Multiplying Products And Services In The Marketplace

Dan Sullivan

A recent book by Matt Ridley called The Rational Optimist has captured my attention and imagination. For years, Ridley, a British microbiologist, has been looking at the economic history of the planet, and he now contends that all human progress starts, deepens, and expands as the result of a single daily activity: trading goods and services with strangers. In other words, all the extraordinary progress we see continually increasing in the world around us comes from the activity of trading in the marketplace. In terms of multipliers, nothing that human beings have ever created matches the multiplying power of trade.

I was thinking of Matt Ridley recently when I read about an online service called Daily Grommet, which introduces new products to tens of thousands of visitors every day. Two women, Jules Pieri and Joanne Domeniconi, from Lexington, Massachusetts, introduce innovative and new products to a marketplace that otherwise might never have known about them.

Daily Grommet not only alerts potential customers to new products, but also takes a cut of any resulting online sales — which pays for the market platform they’ve created. There are two multipliers at work here: first, the growing marketplace that brings buyers and sellers together in an entirely new way, and second, the growing economic value of Daily Grommet as an online marketplace.

Robert Metcalfe, who co-invented Ethernet, talked about how these new online businesses and marketplaces continually create increasing value. Metcalfe’s law states that “the value of a telecommunications network is proportional to the square of the number of connected users of the system.”

What Mses. Pieri and Domeniconi have done is create an increasingly more valuable telecommunications marketing network that has built-in multipliers. Now that inventors of new products know about Daily Grommet, they will send their products to the site, hoping to be featured on each day’s “Daily Grommet.”

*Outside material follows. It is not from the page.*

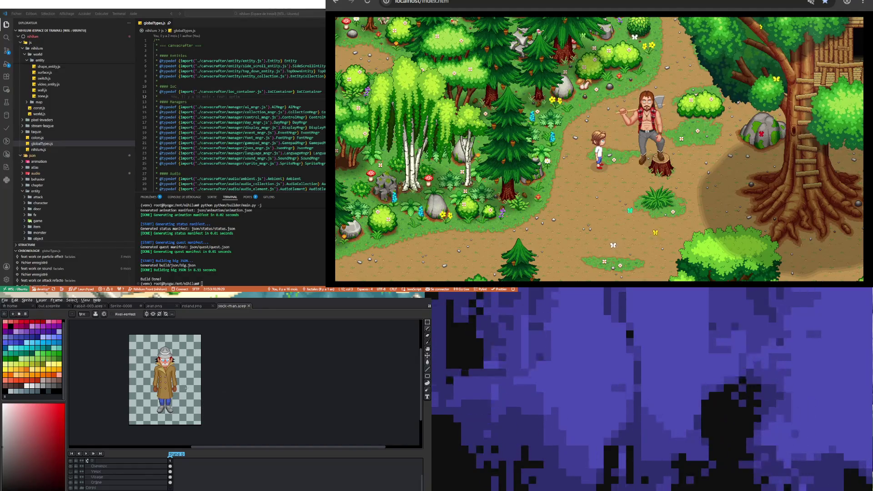
scroll(181, 392, "up", 3)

The multiplier here is that all of the research to keep the site going is provided by the potential sellers. As word spreads about the site – mainly through social networks such as Facebook and Twitter — the number of customers will continually grow. Day after day, week after week, the usefulness and value of Daily Grommet will grow almost automatically. This is a marvelously simple example of how, in the world of the microchip economy, things continually multiply in a way that was never possible before in human history. And Daily Grommet is just one of countless examples of new kinds of marketplace multipliers that are being created all over the world.

Virginia Postrel, in her book The Future and Its Enemies, writes about how innovations like these contribute to human progress: “As people create and sell products or services … these actions shape a future no one can see, a future that is dynamic and inherently unstable.”

Essentially, what I draw from Ms. Postrel’s description is that the world around us is not created by politicians and bureaucrats, but by entrepreneurs like Jules Pieri and Joanne Domeniconi, who are taking Matt Ridley’s key factor of human progress — trading goods and services with strangers — and multiplying the possibilities of this crucial activity in new and unpredictable ways.